The attempt to fight back and counter the cycle of despair leads me to initiate projects such as this analysis. I think I am doing better, or am improving, and then I confront reality, the real world set of facts which demonstrate there has been little change and I still face exactly the same set of problems. It is this lack of change, or extremely slow change, that I find very, very difficult to accept. I desperately want to believe in improvement. I suspect that this desire for improvement is sufficiently strong that I wilfully deceive myself in regard to my situation. It is when this self-deception is revealed to me via a confrontation with external reality that I fall into the black pit of despair.

My current strategy for dealing with these issues is to acknowledge that I may have only limited improvement going forward. If I can accept the status quo then any improvement becomes an unexpected bonus. I do not yet know if this is a viable strategy; It is my hope that it will help avoid further down cycles as these become very problematic very quickly. I am also trying to accept myself as I am and stop beating up on myself for failings which are beyond my immediate control. I may not like it, but this injury now defines the texture of my life and will do so for the immediate future. That is a reality that I must accept.

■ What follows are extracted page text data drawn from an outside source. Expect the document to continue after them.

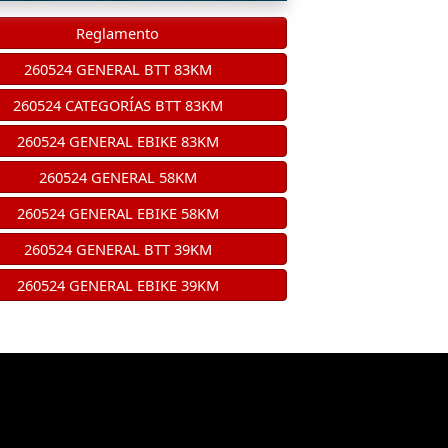
Reglamento
260524 GENERAL BTT 83KM
260524 CATEGORÍAS BTT 83KM
260524 GENERAL EBIKE 83KM
260524 GENERAL 58KM
260524 GENERAL EBIKE 58KM
260524 GENERAL BTT 39KM
260524 GENERAL EBIKE 39KM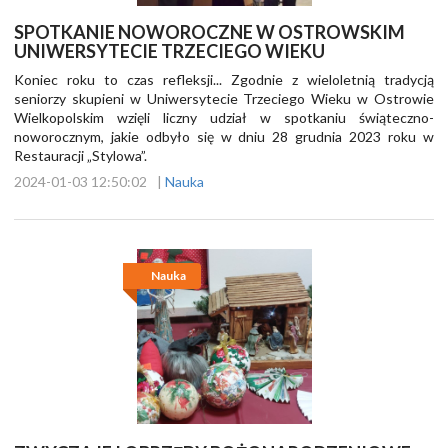
SPOTKANIE NOWOROCZNE W OSTROWSKIM
UNIWERSYTECIE TRZECIEGO WIEKU
Koniec roku to czas refleksji... Zgodnie z wieloletnią tradycją
seniorzy skupieni w Uniwersytecie Trzeciego Wieku w Ostrowie
Wielkopolskim wzięli liczny udział w spotkaniu świąteczno-
noworocznym, jakie odbyło się w dniu 28 grudnia 2023 roku w
Restauracji „Stylowa”.
2024-01-03 12:50:02
|
Nauka
Nauka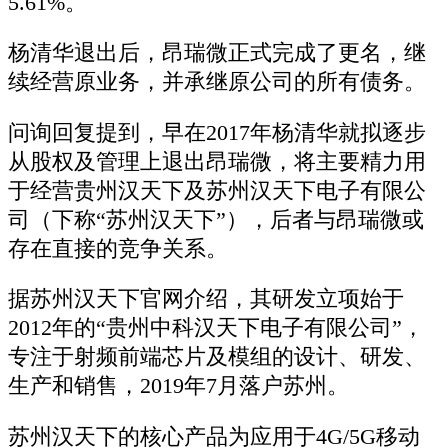
5.61%。
杨清华退出后，昂瑞微正式完成了更名，继
续经营原业务，并承继原公司的所有债务。
问询回复提到，早在2017年杨清华就拟逐步
从股权及管理上退出昂瑞微，将主要精力用
于经营贵州汉天下及苏州汉天下电子有限公
司（下称“苏州汉天下”），后者与昂瑞微或
存在直接的竞争关系。
据苏州汉天下官网介绍，其研发立项始于
2012年的“贵州中科汉天下电子有限公司”，
专注于射频前端芯片及模组的设计、研发、
生产和销售，2019年7月落户苏州。
苏州汉天下的核心产品为应用于4G/5G移动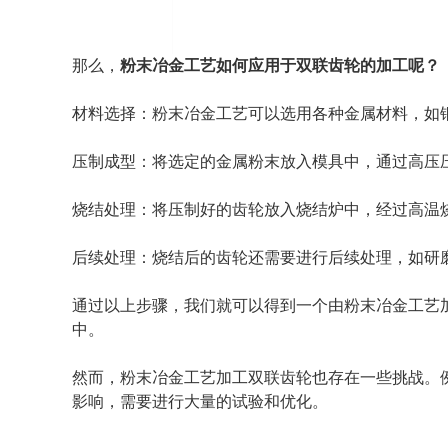
那么，
粉末冶金工艺如何应用于双联齿轮的加工呢？
材料选择：粉末冶金工艺可以选用各种金属材料，如
压制成型：将选定的金属粉末放入模具中，通过高压
烧结处理：将压制好的齿轮放入烧结炉中，经过高温
后续处理：烧结后的齿轮还需要进行后续处理，如研
通过以上步骤，我们就可以得到一个由粉末冶金工艺
中。
然而，粉末冶金工艺加工双联齿轮也存在一些挑战。
影响，需要进行大量的试验和优化。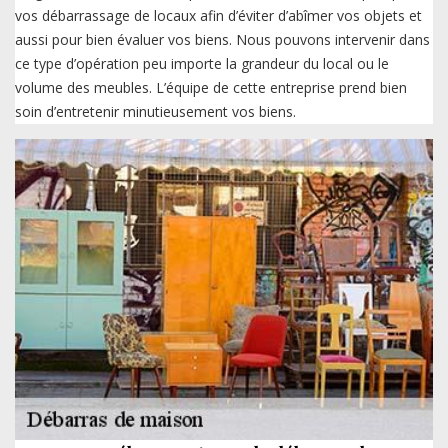
vos débarrassage de locaux afin d’éviter d’abîmer vos objets et
aussi pour bien évaluer vos biens. Nous pouvons intervenir dans
ce type d’opération peu importe la grandeur du local ou le
volume des meubles. L’équipe de cette entreprise prend bien
soin d’entretenir minutieusement vos biens.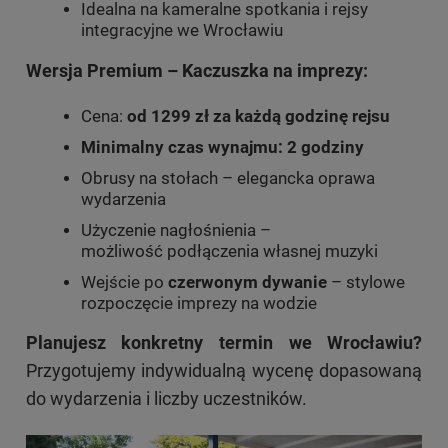
Idealna na kameralne spotkania i rejsy
integracyjne we Wrocławiu
Wersja Premium – Kaczuszka na imprezy:
Cena:
od 1299 zł za każdą godzinę rejsu
Minimalny czas wynajmu: 2 godziny
Obrusy na stołach – elegancka oprawa
wydarzenia
Użyczenie nagłośnienia –
możliwość podłączenia własnej muzyki
Wejście po
czerwonym dywanie
– stylowe
rozpoczęcie imprezy na wodzie
Planujesz konkretny termin we Wrocławiu?
Przygotujemy indywidualną wycenę dopasowaną
do wydarzenia i liczby uczestników.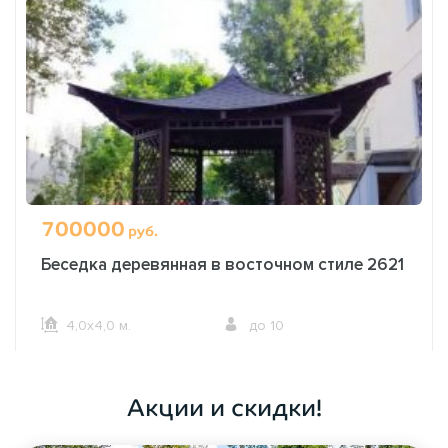
700000
руб.
Беседка деревянная в восточном стиле 2621
4,0х4,0 м.
до 10
ОФОРМИТЬ ЗАКАЗ
Акции и скидки!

I cannot now remember the 2012 events that gave rise to temper outbursts. I do remember that these outbursts were seen only in retrospect; I surprised myself by exhibiting untypical behaviour and then attempted to understand what had happened. In 2013 my outbursts are due to frustration at my inability to perform simple tasks, or due to the fact that despite being vigilant I continue to make the same mistakes over and over again. Or I catch and correct errors through hyper-vigilance but then discover I have made stupid errors in areas not subject to hyper-vigilance. My frustration comes from the fact that I cannot put my entire life on a checklist.

In 2013 there has been only one remembered occasion when I acted out in relation to another person and this was during an interview session with a potential resource. I became extremely angry as they asked a great many questions and did not provide me with an opportunity to answer. They were also completely uncaring over the fact that I could not obtain a family physician in Québec and seemed to take delight in the fact that I was not fully re-reimbursed for medical care obtained in Ontario.  I felt they were being deliberately antagonistic and uncaring and I lost it. In retrospect, I think the truth of the situation is that they have little experience in dealing with TBI.

I now remember details of the 2012 outbursts. Two of these were occasioned by dealings with the insurance company. In both cases the person with whom I was talking was making inordinate demands. I became very upset and responded in a negative way. When I discussed this event later with Dr H, she felt that I had been overwhelmed and that the other party should have been more considerate and understanding given the nature of my injury.

And that completes Section 3. There were no improvements or declines. I am going to let this sit in draft for a day and see if it functions as a useful review.

Update

I published this to the blog and have since remembered other events in 2013 when I experienced outbursts, or near outbursts. The remembered events occurred in a shopping venue. I was curt and obnoxious, aggressive and unpleasant. A partial trigger for these events was the fact that the venue was noisy and very crowded and I was unable to handle these stimuli.